Methods: A comprehensive systematic search was conducted in electronic databases to identify relevant studies published until November 2020. Randomized clinical trials evaluating the effects of using electronic CDSS on at least one clinical or process-of-care outcome in patients with kidney disease were included in this study. The characteristics of the included studies, features of CDSSs, and effects of the interventions on the outcomes were extracted. Studies were appraised for quality using the Cochrane risk-of-bias assessment tool.

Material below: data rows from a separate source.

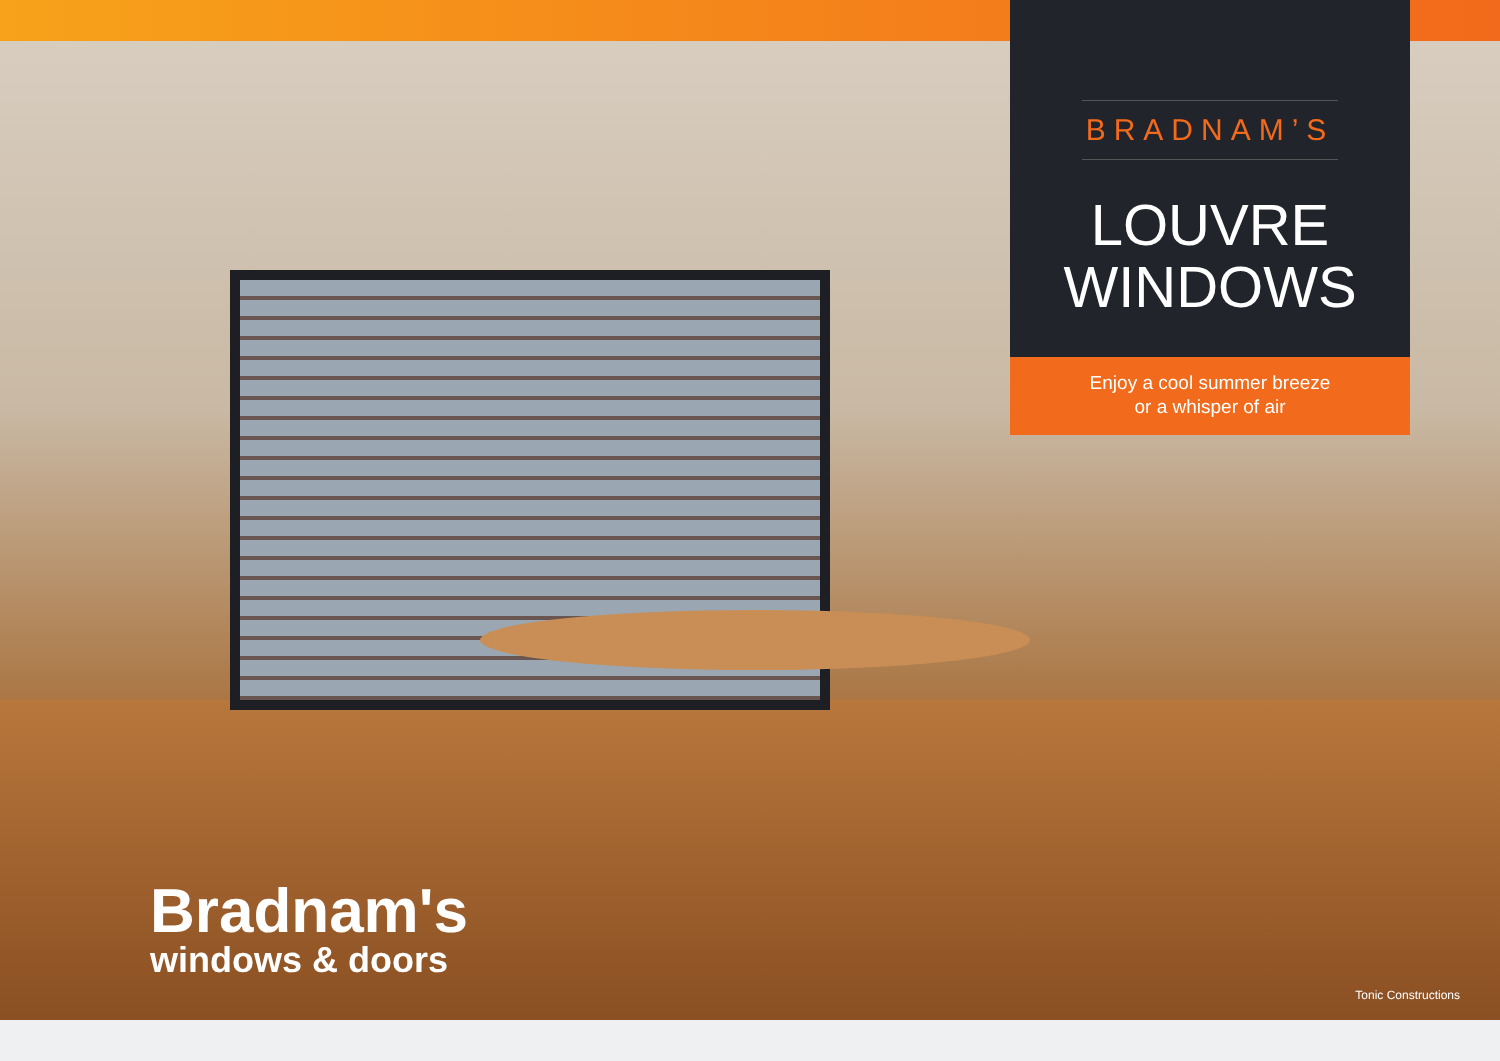BRADNAM’S
LOUVRE
WINDOWS
Enjoy a cool summer breeze
or a whisper of air
Bradnam's
windows & doors
Tonic Constructions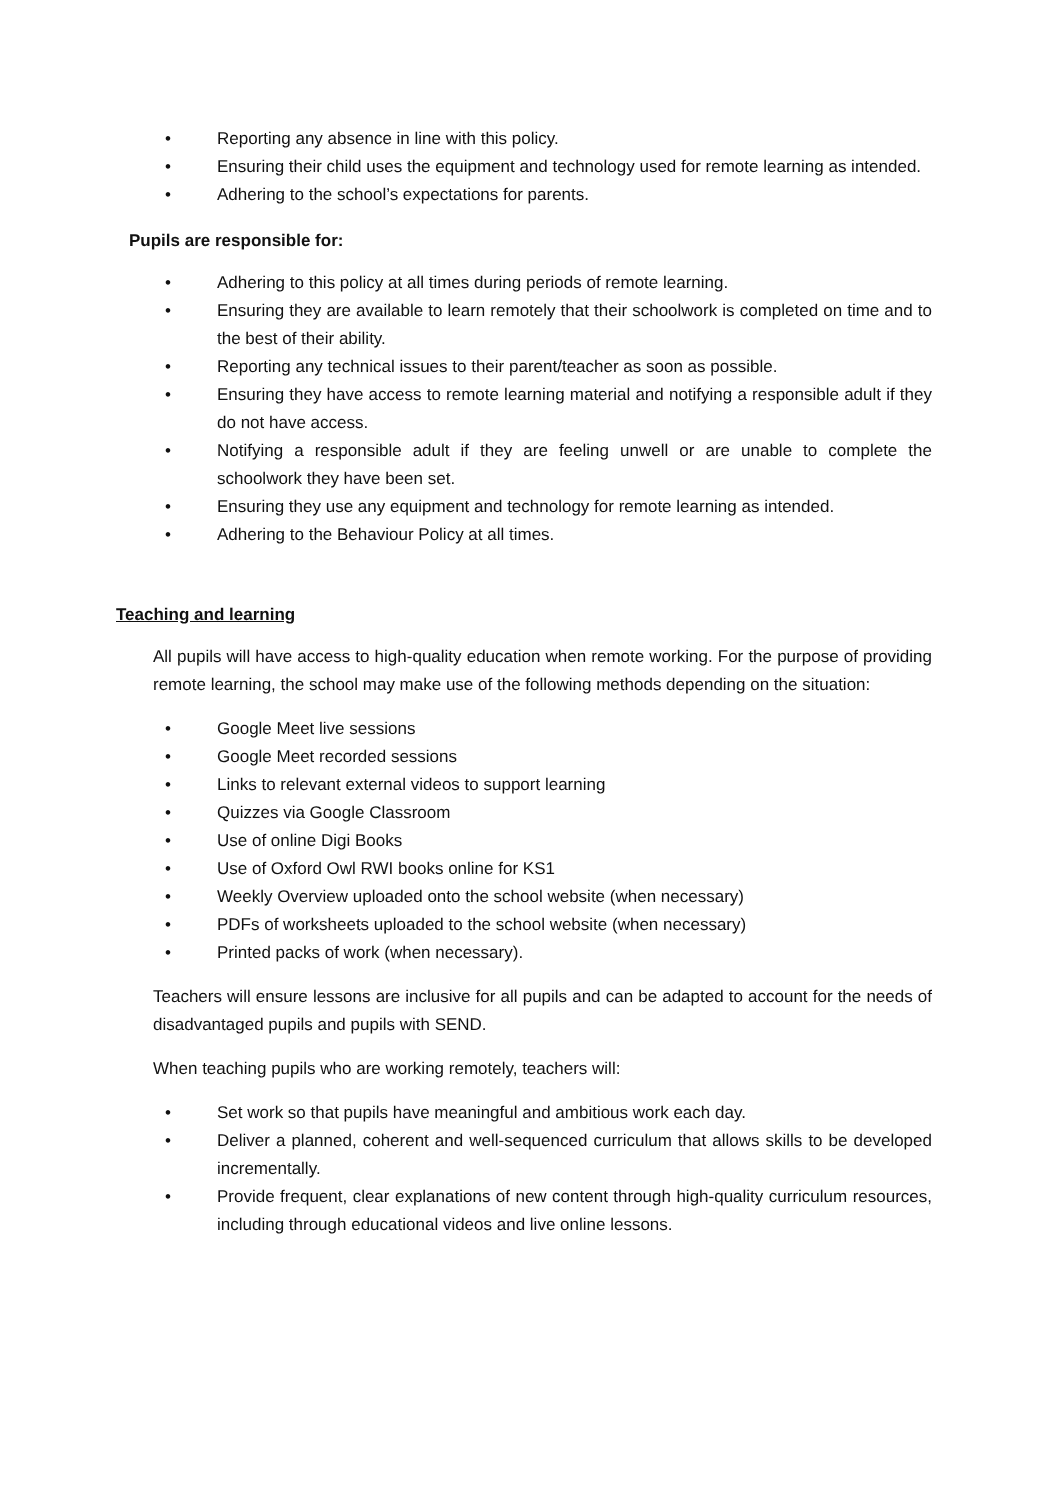• Reporting any absence in line with this policy.
• Ensuring their child uses the equipment and technology used for remote learning as intended.
• Adhering to the school’s expectations for parents.
Pupils are responsible for:
• Adhering to this policy at all times during periods of remote learning.
• Ensuring they are available to learn remotely that their schoolwork is completed on time and to the best of their ability.
• Reporting any technical issues to their parent/teacher as soon as possible.
• Ensuring they have access to remote learning material and notifying a responsible adult if they do not have access.
• Notifying a responsible adult if they are feeling unwell or are unable to complete the schoolwork they have been set.
• Ensuring they use any equipment and technology for remote learning as intended.
• Adhering to the Behaviour Policy at all times.
Teaching and learning
All pupils will have access to high-quality education when remote working. For the purpose of providing remote learning, the school may make use of the following methods depending on the situation:
• Google Meet live sessions
• Google Meet recorded sessions
• Links to relevant external videos to support learning
• Quizzes via Google Classroom
• Use of online Digi Books
• Use of Oxford Owl RWI books online for KS1
• Weekly Overview uploaded onto the school website (when necessary)
• PDFs of worksheets uploaded to the school website (when necessary)
• Printed packs of work (when necessary).
Teachers will ensure lessons are inclusive for all pupils and can be adapted to account for the needs of disadvantaged pupils and pupils with SEND.
When teaching pupils who are working remotely, teachers will:
• Set work so that pupils have meaningful and ambitious work each day.
• Deliver a planned, coherent and well-sequenced curriculum that allows skills to be developed incrementally.
• Provide frequent, clear explanations of new content through high-quality curriculum resources, including through educational videos and live online lessons.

Results: Out of 8722 retrieved records, 11 eligible studies measured 32 outcomes, including 10 clinical outcomes and 22 process-of-care outcomes. The effects of CDSSs on 45.5% of the process-of-care outcomes were statistically significant, and all the clinical outcomes were not statistically significant. Medication-related process-of-care outcomes were the most frequently measured (54.5%), and CDSSs had the most effective and positive effect on medication appropriateness (18.2%). The characteristics of CDSSs investigated in the included studies comprised automatic data entry, real-time feedback, providing recommendations, and CDSS integration with the Computerized Provider Order Entry system.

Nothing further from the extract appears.